Amita Bhatt: Depends Who You Ask

by Gabriel Diego Delgado August 6, 2013

Bhatt.A.-Fantastic collision-XXIVDissecting, evaluating and decoding Amita Bhatt’s solo exhibition requires an understanding of Buddhist Thangka paintings, and all 64 categories of Hindu art. Without them, one can only begin to dive into the foreboding elixir of guilt, confidence, reassurance, and pervasive misgivings in the artist’s supernatural, yet contemporary world.

In the far left of the Blue Star‘s Project Room, Depends Who You Ask is a full scale experimental/sensational installation, with large scale drawings from floor to ceiling. Bhatt’s illustrations tell a nonlinear narrative of her personal struggle to understand the world around her.

Fantastic Collision XXVSurrounding yourself in Bhatt’s work, you feel a bit claustrophobic, unnerved, disoriented, and squeamish as you are bombarded with beheadings, rituals, war, and quirky bits of pop culture.

Masks, facial expressions, and costumes (some more New Zealand than Hindu influenced) pepper the carnage of twisted bodies, intersecting limbs, and tantric sutras. Captivated by our own misguided understanding of everyone’s role in this demonic dance, we are witness to a visual and spiritual train wreck that we cannot look away from.

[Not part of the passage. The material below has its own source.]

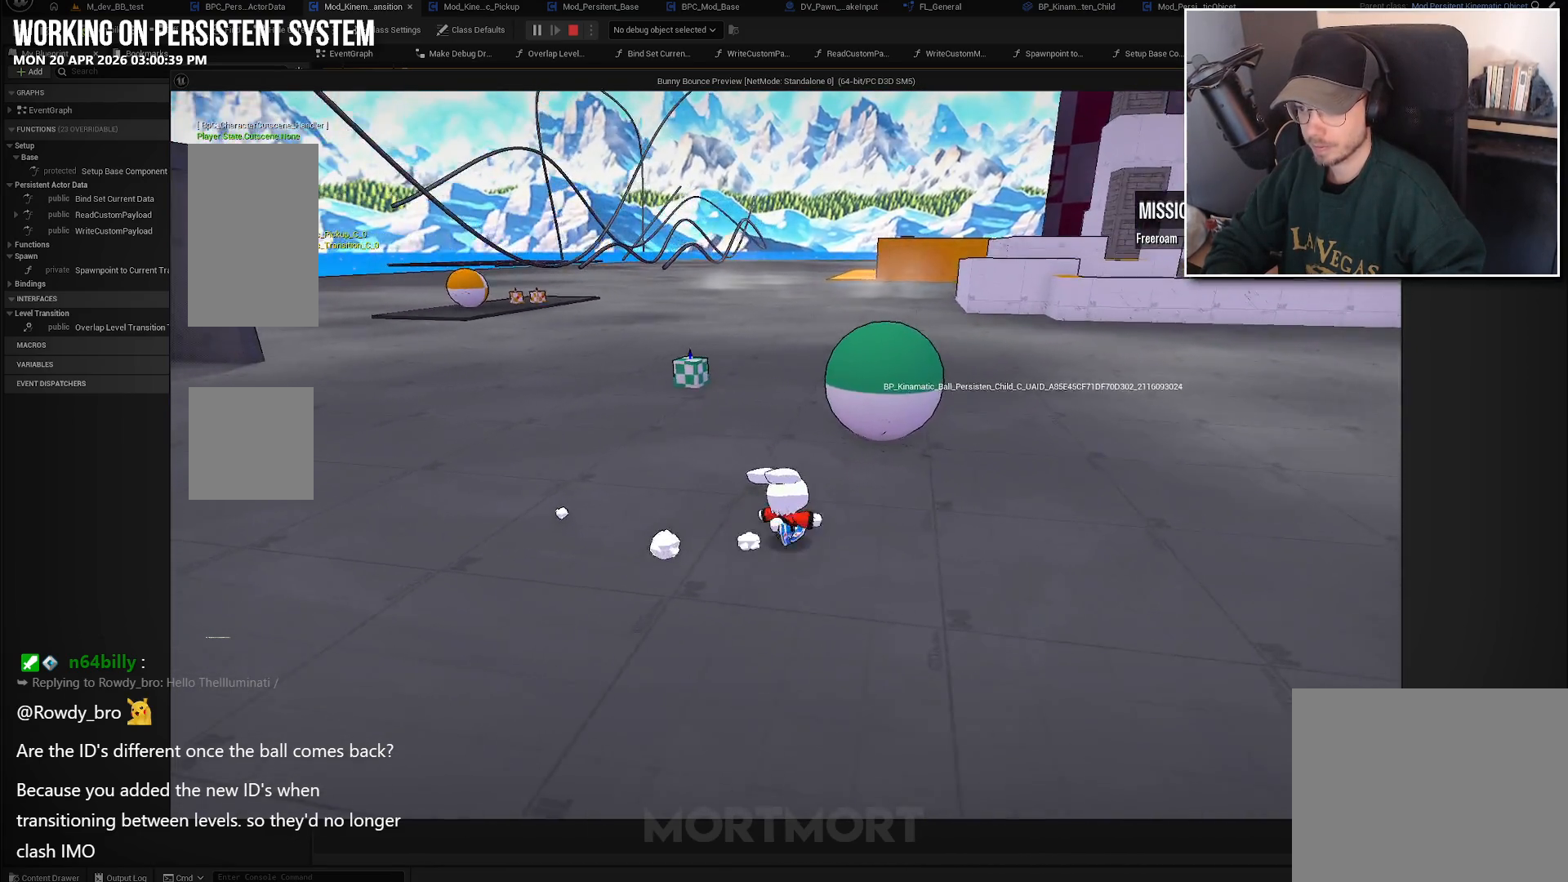
{"buttons": [], "left_stick": "right", "right_stick": "left", "events": []}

Mesmerizing us with weapons piercing flesh, religious victories, deceit, punishments, and personal struggles, Bhatt also uses a bibliography of novels, epic narratives, civil dissertations, and social commentaries as guidance through her own nonjudgmental perception of deeds done, faux pas prosecuted, and norms exploited (see bibliography below). This devil’s advocate approach reveals the underlying premise behind the title. We do not know which perspective to trust, to dismiss, or embrace.

With its enormously complex, personalized codex of demonic demeanors, Bhatt’s environment needs the meditation benches provided by Blue Star for hour-long immersion and meditative contemplation.

Texas Tough at the Blue Star Art Museum’s Project Space features Jill Bedgood, Amita Bhatt, Sharon Kopriva, and Sherry Owens. The exhibition is on view through August 24, 2013.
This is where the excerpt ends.